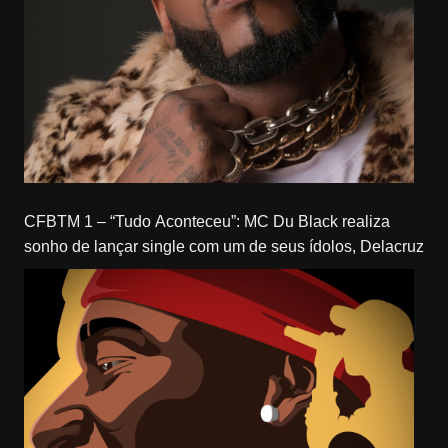
CFBTM 1 – “Tudo Aconteceu”: MC Du Black realiza
sonho de lançar single com um de seus ídolos, Delacruz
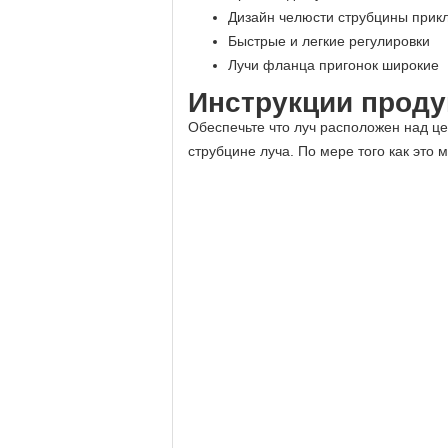
Дизайн челюсти струбцины прикл
Быстрые и легкие регулировки
Лучи фланца пригонок широкие
Инструкции проду
Обеспечьте что луч расположен над це
струбцине луча. По мере того как это 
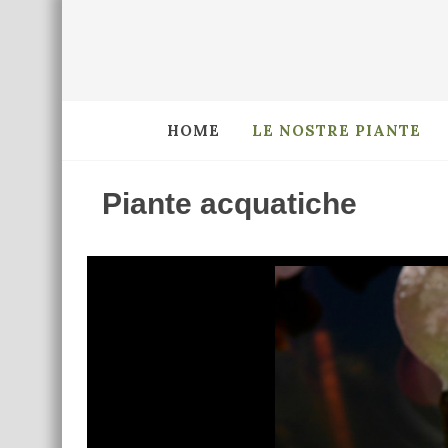
HOME
LE NOSTRE PIANTE
Piante acquatiche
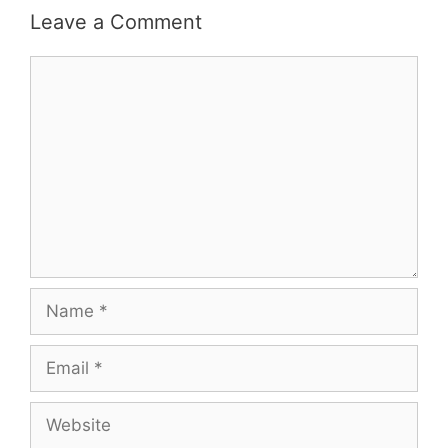
Leave a Comment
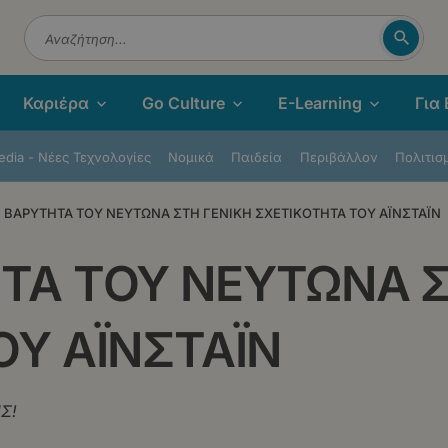
Αναζή
Αναζήτηση
Καριέρα
Go Culture
E-Learning
Για
dia - Νέες Τεχνολογίες
Νομικά
Παιδεία
Περιβάλλον
Πολιτισ
 ΒΑΡΥΤΗΤΑ ΤΟΥ ΝΕΥΤΩΝΑ ΣΤΗ ΓΕΝΙΚΗ ΣΧΕΤΙΚΟΤΗΤΑ ΤΟΥ ΑΪΝΣΤΑΪΝ
ΤΑ ΤΟΥ ΝΕΥΤΩΝΑ Σ
ΟΥ ΑΪΝΣΤΑΪΝ
Σ!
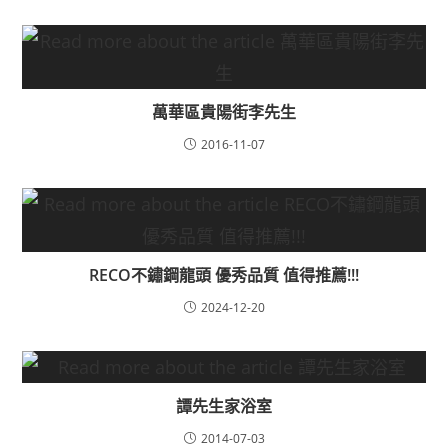
萬華區貴陽街李先生
2016-11-07
RECO不鏽鋼龍頭 優秀品質 值得推薦!!!
2024-12-20
譚先生家浴室
2014-07-03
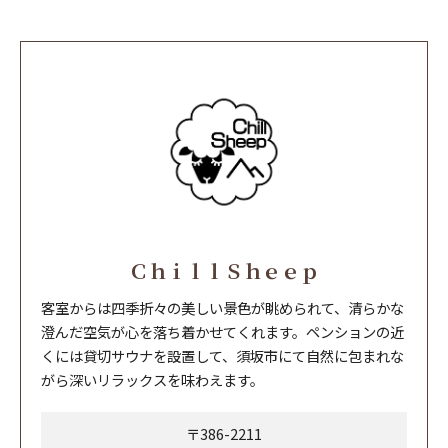
ＣｈｉｌｌＳｈｅｅｐ
客室からは四季折々の美しい景色が眺められて、清らかな
澄んだ空気が心を落ち着かせてくれます。ペンションの近
くには貸切サウナを設置して、須坂市にて自然に包まれな
がら深いリラックスを味わえます。
〒386-2211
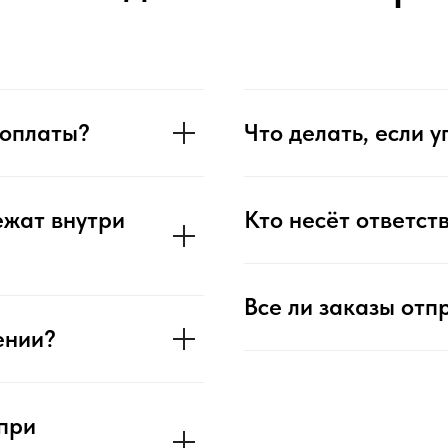
 оплаты?
Что делать, если 
ежат внутри
Кто несёт ответст
Все ли заказы отп
ении?
 при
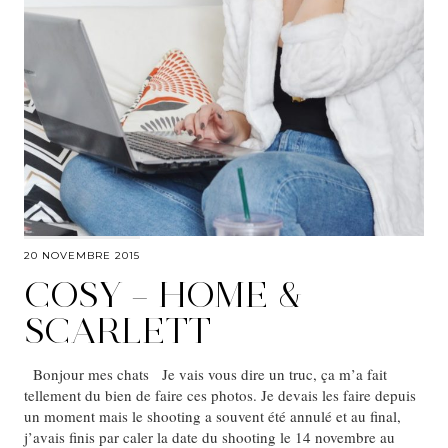
20 NOVEMBRE 2015
COSY – HOME &
SCARLETT
Bonjour mes chats Je vais vous dire un truc, ça m’a fait
tellement du bien de faire ces photos. Je devais les faire depuis
un moment mais le shooting a souvent été annulé et au final,
j’avais finis par caler la date du shooting le 14 novembre au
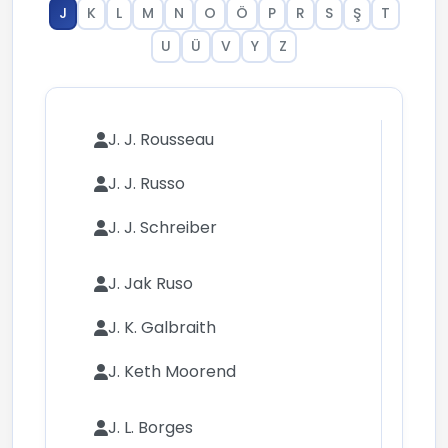
J
K
L
M
N
O
Ö
P
R
S
Ş
T
U
Ü
V
Y
Z
J. J. Rousseau
J. J. Russo
J. J. Schreiber
J. Jak Ruso
J. K. Galbraith
J. Keth Moorend
J. L. Borges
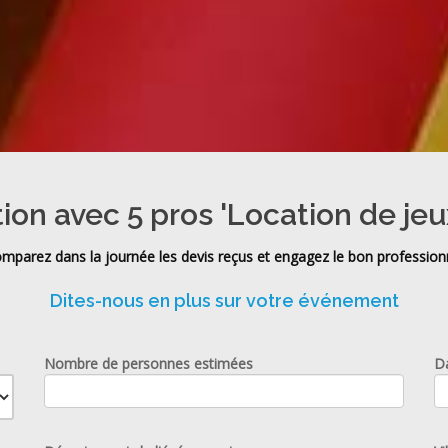
tion avec 5 pros 'Location de jeu
mparez dans la journée les devis reçus et engagez le bon profession
Dites-nous en plus sur votre événement
Nombre de personnes estimées
D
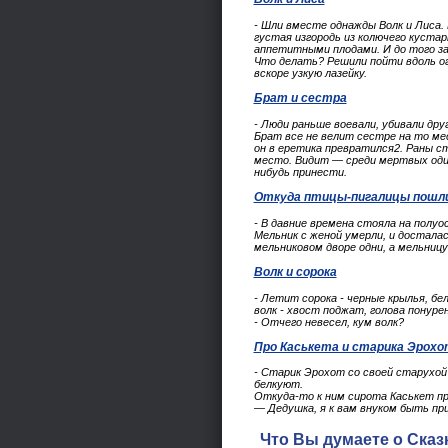
- Шли вместе однажды Волк и Лиса. 
густая изгородь из колючего кустар
аппетитными плодами. И до того за
Что делать? Решили пойти вдоль ог
вскоре узкую лазейку.
Брат и сестра
- Люди раньше воевали, убивали дру
Брат все не велит сестре на то ме
он в еретика превратился2. Раны с
место. Видит — среди мертвых один
нибудь принести.
Откуда птицы-пигалицы пошл
- В давние времена стояла на полу
Мельник с женой умерли, и досталас
мельниковом дворе одни, а мельниц
Волк и сорока
- Летит сорока - черные крылья, б
волк - хвост поджат, голова понуре
- Отчего невесел, кум волк?
Про Каськета и старика Эрохо
- Старик Эрохот со своей старухой
белкуют.
Откуда-то к ним сирота Каськет пр
— Дедушка, я к вам внуком быть пр
Что Вы думаете о Сказк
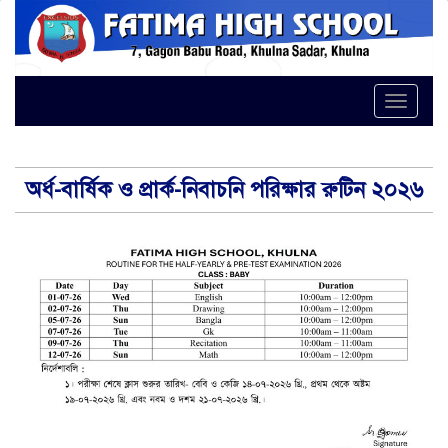
Toggle
অর্ধ-বার্ষিক ও প্রার্ক-নিবাচনি পরিক্ষার রুটিন ২০২৬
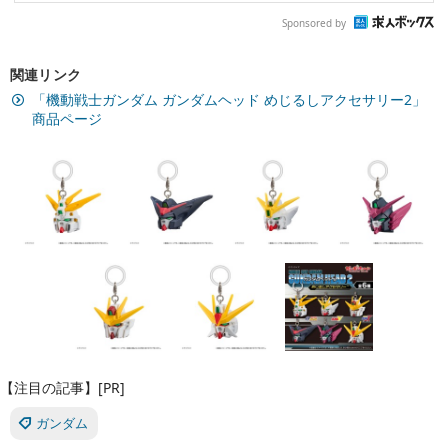
Sponsored by
関連リンク
「機動戦士ガンダム ガンダムヘッド めじるしアクセサリー2」
商品ページ
【注目の記事】[PR]
ガンダム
────────────────────────────────────────
◆ Work instructions ◆
Exactly reproduce the entries above, minus the pictures.

◆ Exercise solution ◆
CFBTM 1 – “Tudo Aconteceu”: MC Du Black realiza
sonho de lançar single com um de seus ídolos, Delacruz
Дизайн челюсти струбцины прикл
Быстрые и легкие регулировки
Лучи фланца пригонок широкие
Инструкции проду
Обеспечьте что луч расположен над це
струбцине луча. По мере того как это 
HOME
LE NOSTRE PIANTE
Piante acquatiche
Leave a Comment
Αναζή
Αναζήτηση
Καριέρα
Go Culture
E-Learning
Για
dia - Νέες Τεχνολογίες
Νομικά
Παιδεία
Περιβάλλον
Πολιτισ
 ΒΑΡΥΤΗΤΑ ΤΟΥ ΝΕΥΤΩΝΑ ΣΤΗ ΓΕΝΙΚΗ ΣΧΕΤΙΚΟΤΗΤΑ ΤΟΥ ΑΪΝΣΤΑΪΝ
ΤΑ ΤΟΥ ΝΕΥΤΩΝΑ Σ
ΟΥ ΑΪΝΣΤΑΪΝ
Σ!
萬華區貴陽街李先生
2016-11-07
RECO不鏽鋼龍頭 優秀品質 值得推薦!!!
2024-12-20
譚先生家浴室
2014-07-03
ＣｈｉｌｌＳｈｅｅｐ
客室からは四季折々の美しい景色が眺められて、清らかな
澄んだ空気が心を落ち着かせてくれます。ペンションの近
くには貸切サウナを設置して、須坂市にて自然に包まれな
がら深いリラックスを味わえます。
〒386-2211
 оплаты?
Что делать, если 
ежат внутри
Кто несёт ответст
Все ли заказы отп
ении?
 при
20 NOVEMBRE 2015
COSY – HOME &
SCARLETT
Bonjour mes chats Je vais vous dire un truc, ça m’a fait
tellement du bien de faire ces photos. Je devais les faire depuis
un moment mais le shooting a souvent été annulé et au final,
j’avais finis par caler la date du shooting le 14 novembre au
J
K
L
M
N
O
Ö
P
R
S
Ş
T
U
Ü
V
Y
Z
J. J. Rousseau
J. J. Russo
J. J. Schreiber
J. Jak Ruso
J. K. Galbraith
J. Keth Moorend
J. L. Borges
tion avec 5 pros 'Location de jeu
mparez dans la journée les devis reçus et engagez le bon profession
Dites-nous en plus sur votre événement
Nombre de personnes estimées
D
- Шли вместе однажды Волк и Лиса. 
густая изгородь из колючего кустар
аппетитными плодами. И до того за
Что делать? Решили пойти вдоль ог
вскоре узкую лазейку.
Брат и сестра
- Люди раньше воевали, убивали дру
Брат все не велит сестре на то ме
он в еретика превратился2. Раны с
место. Видит — среди мертвых один
нибудь принести.
Откуда птицы-пигалицы пошл
- В давние времена стояла на полу
Мельник с женой умерли, и досталас
мельниковом дворе одни, а мельниц
Волк и сорока
- Летит сорока - черные крылья, б
волк - хвост поджат, голова понуре
- Отчего невесел, кум волк?
Про Каськета и старика Эрохо
- Старик Эрохот со своей старухой
белкуют.
Откуда-то к ним сирота Каськет пр
— Дедушка, я к вам внуком быть пр
Что Вы думаете о Сказк
Toggle
অর্ধ-বার্ষিক ও প্রার্ক-নিবাচনি পরিক্ষার রুটিন ২০২৬
Sponsored by
関連リンク
「機動戦士ガンダム ガンダムヘッド めじるしアクセサリー2」
商品ページ
【注目の記事】[PR]
ガンダム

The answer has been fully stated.